I reach the end of the hallway, my good leg aching with the extra weight I still put on it. A musty breeze blows up the stairwell. I’m about to begin the difficult trip down two or three flights when I hear footsteps coming up. I freeze and edge backward. It’s probably him, but if it isn’t . . . I listen, straining. It sounds like one set of footsteps. It must be him.

Peering over the banister, I look into the deep, narrow abyss down the center of the railings. I can see his left hand, well, someone’s left hand, trailing on the metal bar. For some reason, I wait, neither descending nor retreating as he reaches the landing below me. He stops as he sees me.
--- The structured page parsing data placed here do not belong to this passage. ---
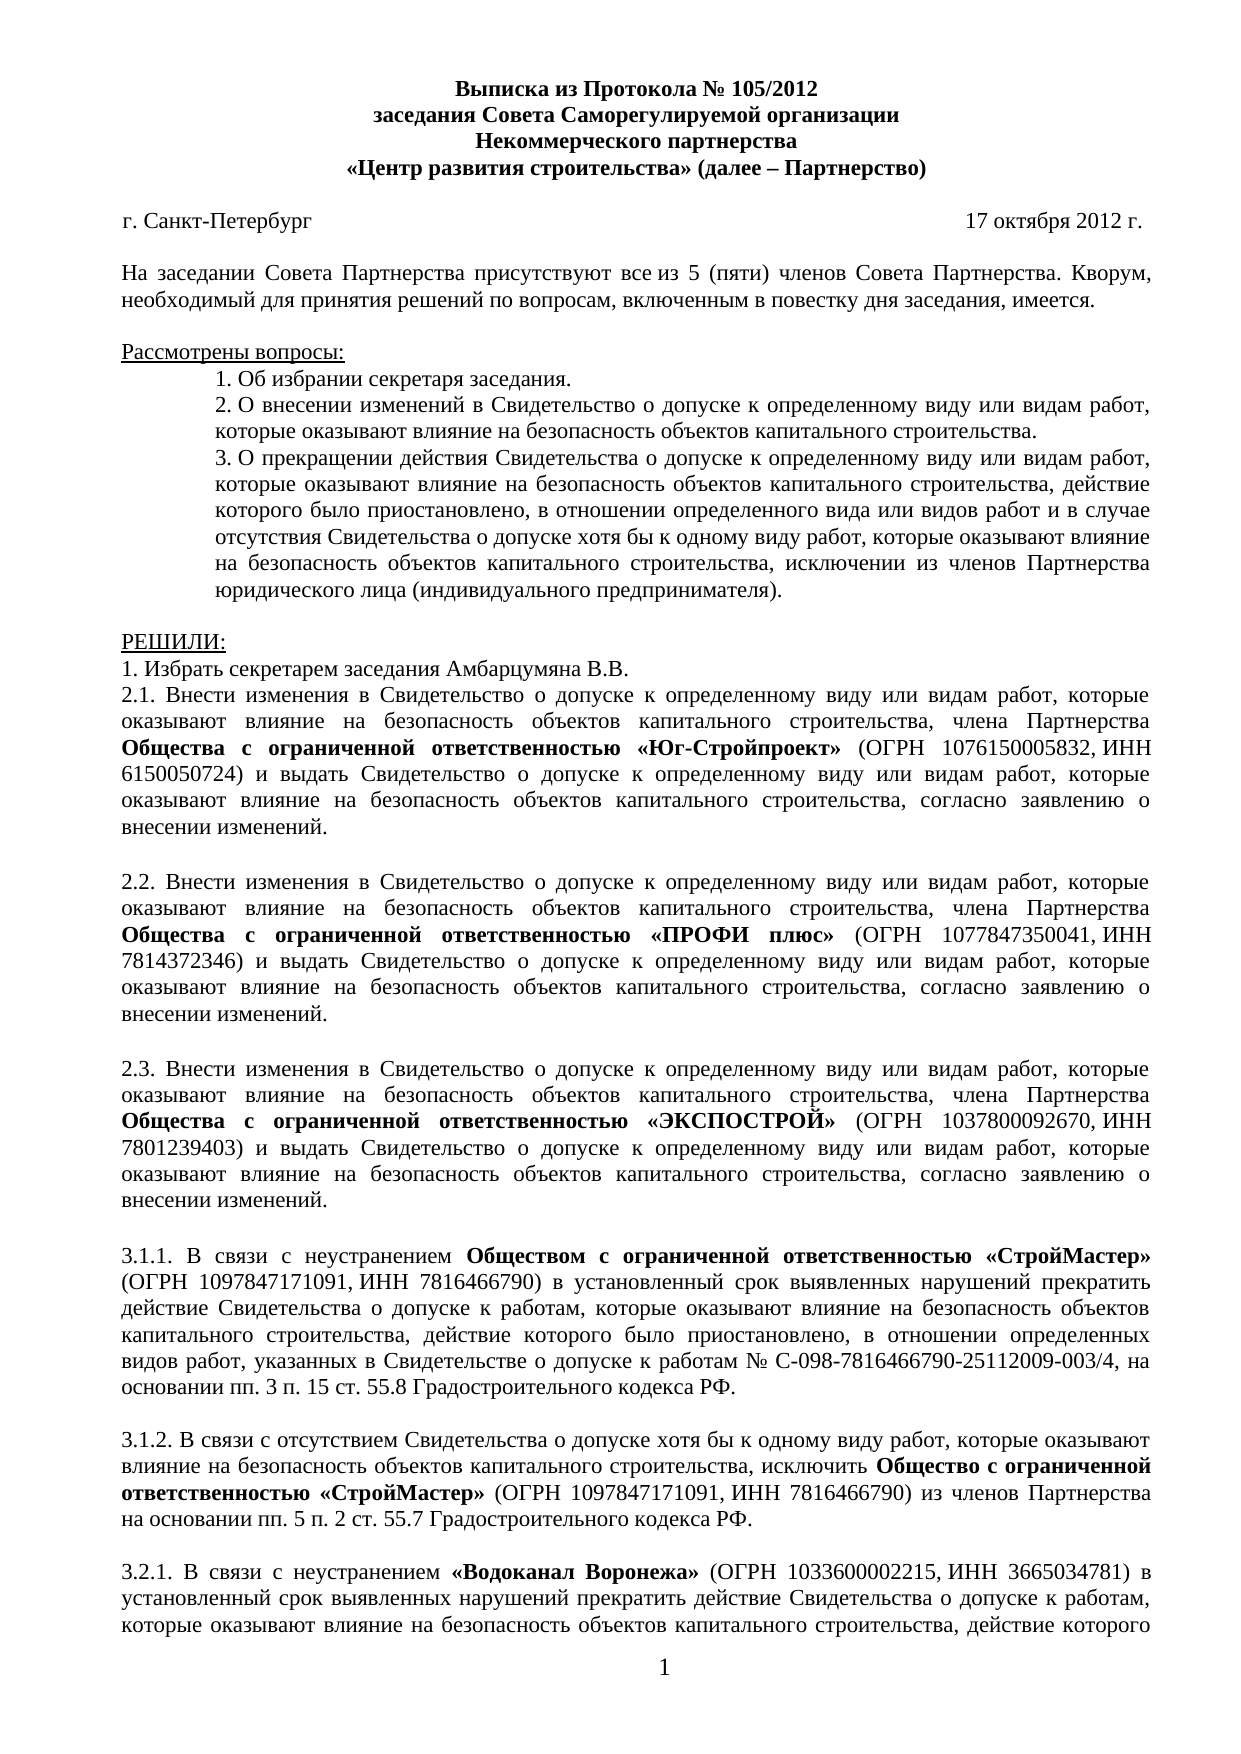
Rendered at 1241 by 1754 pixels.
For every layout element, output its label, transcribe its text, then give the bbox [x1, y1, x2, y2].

text 2.1. Внести изменения в Свидетельство о допуске к определенному виду или видам работ, которые оказывают влияние на безопасность объектов капитального строительства, члена Партнерства Общества с ограниченной ответственностью «Юг-Стройпроект» (ОГРН 1076150005832, ИНН 6150050724) и выдать Свидетельство о допуске к определенному виду или видам работ, которые оказывают влияние на безопасность объектов капитального строительства, согласно заявлению о внесении изменений. [121, 681, 1152, 839]
table_header 17 октября 2012 г. [633, 207, 1154, 233]
text 3.1.1. В связи с неустранением Обществом с ограниченной ответственностью «СтройМастер» (ОГРН 1097847171091, ИНН 7816466790) в установленный срок выявленных нарушений прекратить действие Свидетельства о допуске к работам, которые оказывают влияние на безопасность объектов капитального строительства, действие которого было приостановлено, в отношении определенных видов работ, указанных в Свидетельстве о допуске к работам № С-098-7816466790-25112009-003/4, на основании пп. 3 п. 15 ст. 55.8 Градостроительного кодекса РФ. [121, 1242, 1152, 1400]
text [121, 1558, 1152, 1637]
text На заседании Совета Партнерства присутствуют все из 5 (пяти) членов Совета Партнерства. Кворум, необходимый для принятия решений по вопросам, включенным в повестку дня заседания, имеется. [121, 259, 1152, 312]
text 1. Об избрании секретаря заседания. [215, 365, 1152, 391]
table_header г. Санкт-Петербург [111, 207, 632, 233]
text «Центр развития строительства» (далее – Партнерство) [121, 154, 1152, 180]
text Рассмотрены вопросы: [121, 338, 1152, 365]
text заседания Совета Саморегулируемой организации [121, 101, 1152, 128]
text 2. О внесении изменений в Свидетельство о допуске к определенному виду или видам работ, которые оказывают влияние на безопасность объектов капитального строительства. [215, 391, 1152, 444]
text Выписка из Протокола № 105/2012 [121, 75, 1152, 101]
text 3. О прекращении действия Свидетельства о допуске к определенному виду или видам работ, которые оказывают влияние на безопасность объектов капитального строительства, действие которого было приостановлено, в отношении определенного вида или видов работ и в случае отсутствия Свидетельства о допуске хотя бы к одному виду работ, которые оказывают влияние на безопасность объектов капитального строительства, исключении из членов Партнерства юридического лица (индивидуального предпринимателя). [215, 444, 1152, 602]
text 2.3. Внести изменения в Свидетельство о допуске к определенному виду или видам работ, которые оказывают влияние на безопасность объектов капитального строительства, члена Партнерства Общества с ограниченной ответственностью «ЭКСПОСТРОЙ» (ОГРН 1037800092670, ИНН 7801239403) и выдать Свидетельство о допуске к определенному виду или видам работ, которые оказывают влияние на безопасность объектов капитального строительства, согласно заявлению о внесении изменений. [121, 1055, 1152, 1213]
text 3.1.2. В связи с отсутствием Свидетельства о допуске хотя бы к одному виду работ, которые оказывают влияние на безопасность объектов капитального строительства, исключить Общество с ограниченной ответственностью «СтройМастер» (ОГРН 1097847171091, ИНН 7816466790) из членов Партнерства на основании пп. 5 п. 2 ст. 55.7 Градостроительного кодекса РФ. [121, 1426, 1152, 1532]
text Некоммерческого партнерства [121, 128, 1152, 154]
text 2.2. Внести изменения в Свидетельство о допуске к определенному виду или видам работ, которые оказывают влияние на безопасность объектов капитального строительства, члена Партнерства Общества с ограниченной ответственностью «ПРОФИ плюс» (ОГРН 1077847350041, ИНН 7814372346) и выдать Свидетельство о допуске к определенному виду или видам работ, которые оказывают влияние на безопасность объектов капитального строительства, согласно заявлению о внесении изменений. [121, 868, 1152, 1026]
text 1. Избрать секретарем заседания Амбарцумяна В.В. [121, 655, 1152, 681]
text РЕШИЛИ: [121, 628, 1152, 655]
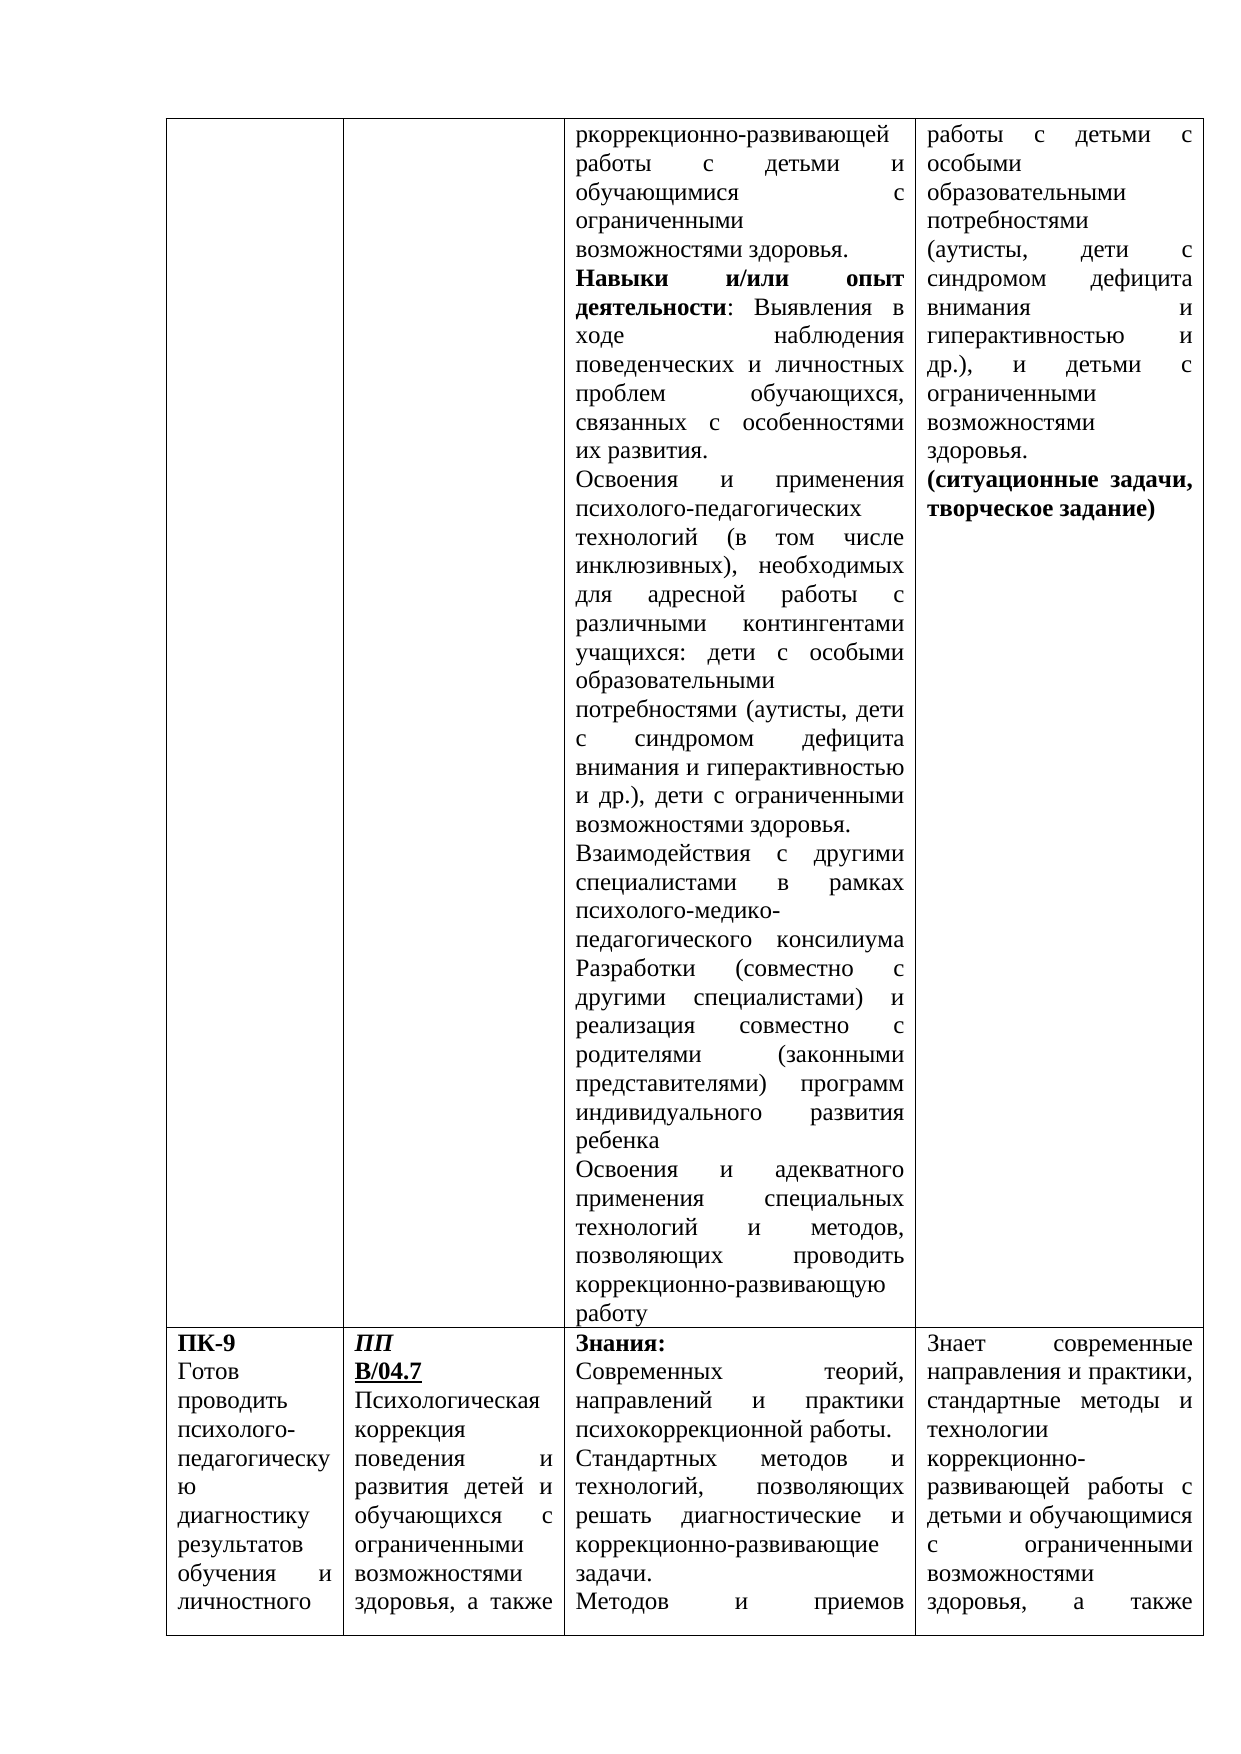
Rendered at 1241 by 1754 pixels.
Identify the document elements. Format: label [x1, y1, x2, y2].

table_cell [167, 119, 343, 1327]
table_cell [344, 1328, 564, 1635]
table_cell [916, 1328, 1203, 1635]
table_cell [565, 119, 915, 1327]
table_cell [916, 119, 1203, 1327]
table_cell [167, 1328, 343, 1635]
table_cell [565, 1328, 915, 1635]
table_cell [344, 119, 564, 1327]
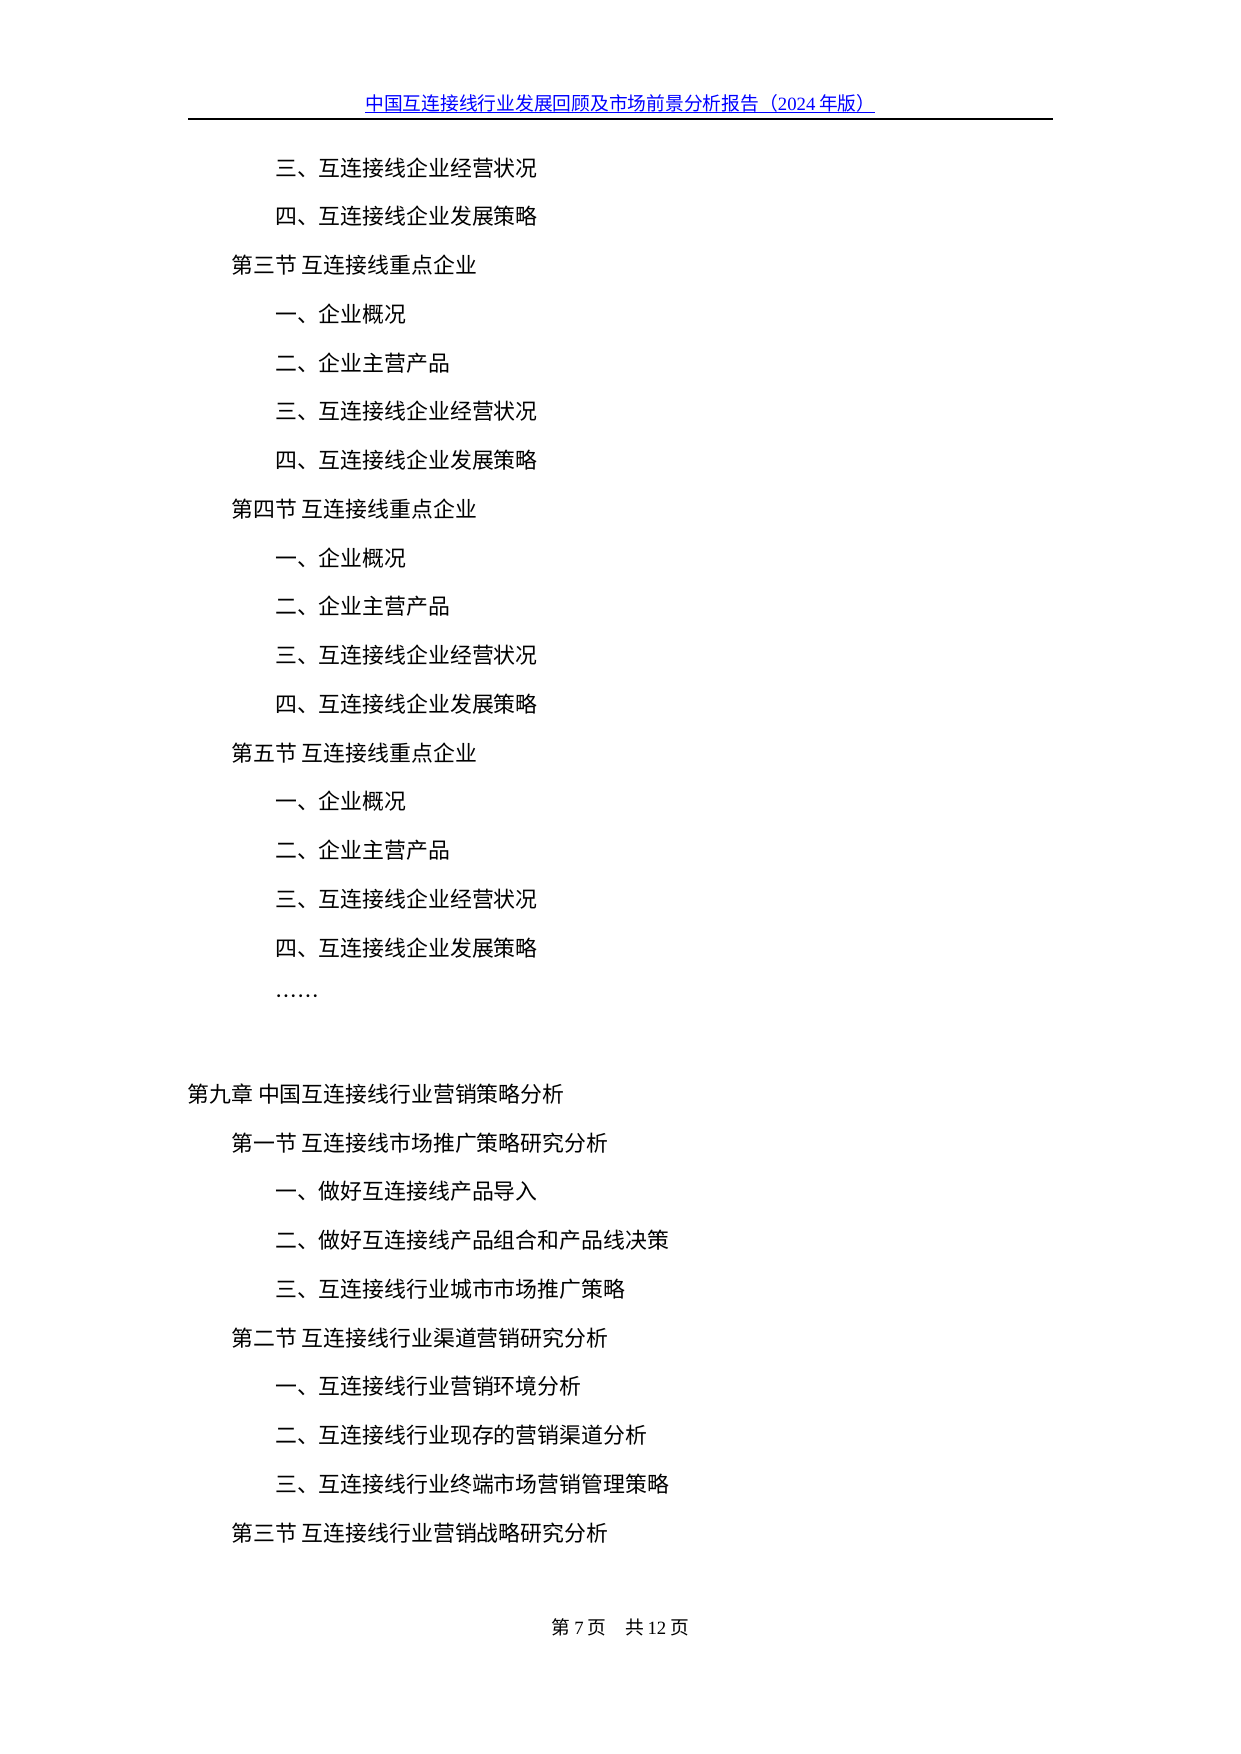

“Hello,” I say. The dark stairwell makes him hard to see, shadowy. His armor clicks as he nods a reply. He’s carrying a large cardboard box. “What have you got?”

He carries the box up to my level and sets it down on the floor. Reaching in, he fishes around a bit and then pulls out a small pink teddy bear. It’s wearing floral pajamas very much like mine. He hands it to me.

At first I don’t know what to say. I feel a mix of amusement and revulsion as I look into the bear’s little pink face. It has a wide smile and bright blue button eyes, as well as a little red felt nose. Stitched on the front of the pajama top is a name: Lucy. I don’t know if that is the bear’s name or the name of the child who loved it. Suddenly, I feel a surge of nauseating anger rising up in me.

“This belonged to a child, you know,” I say. I can tell August hears the accusing tone in my voice. He takes a small step backward. “The child is dead, right?”

A second passes before he shrugs.

“What do you mean, you don’t know? All the children are dead. Everyone is dead. You killed them all.” He shakes his head.

Not me.

“You’re one of them though. One of those that killed everyone here. Aren’t you?”

His nod is barely there, tiny. I shake the teddy bear in his face.

“This is pirate plunder, Viking plunder. Don’t pillage on my behalf anymore. I don’t want things you’ve stolen from dead children.”

I reach forward and drop the bear into the abyss, watching as it sails down and disappears into the dark. When I turn, August is looking at me, still except for the rising and falling of his shoulders. I glance down and see the box is full of sweaters, thick socks, and mittens. Things I desperately need. Struggling to conceal the desire in my eyes, I turn back and stare defiantly at him.

He moves so quickly sometimes, it takes my breath away. In a flash he picks up the box and disappears into the hallway. I hobble after him, as fast as I can, seeing him stepping into the penthouse we have been living in. By the time I get there, he is out on the balcony, emptying the contents of the box over the railing.

“Don’t!” I say, but he throws the empty box, leaning over to watch it fall. “You’re being stupid. Stop it!”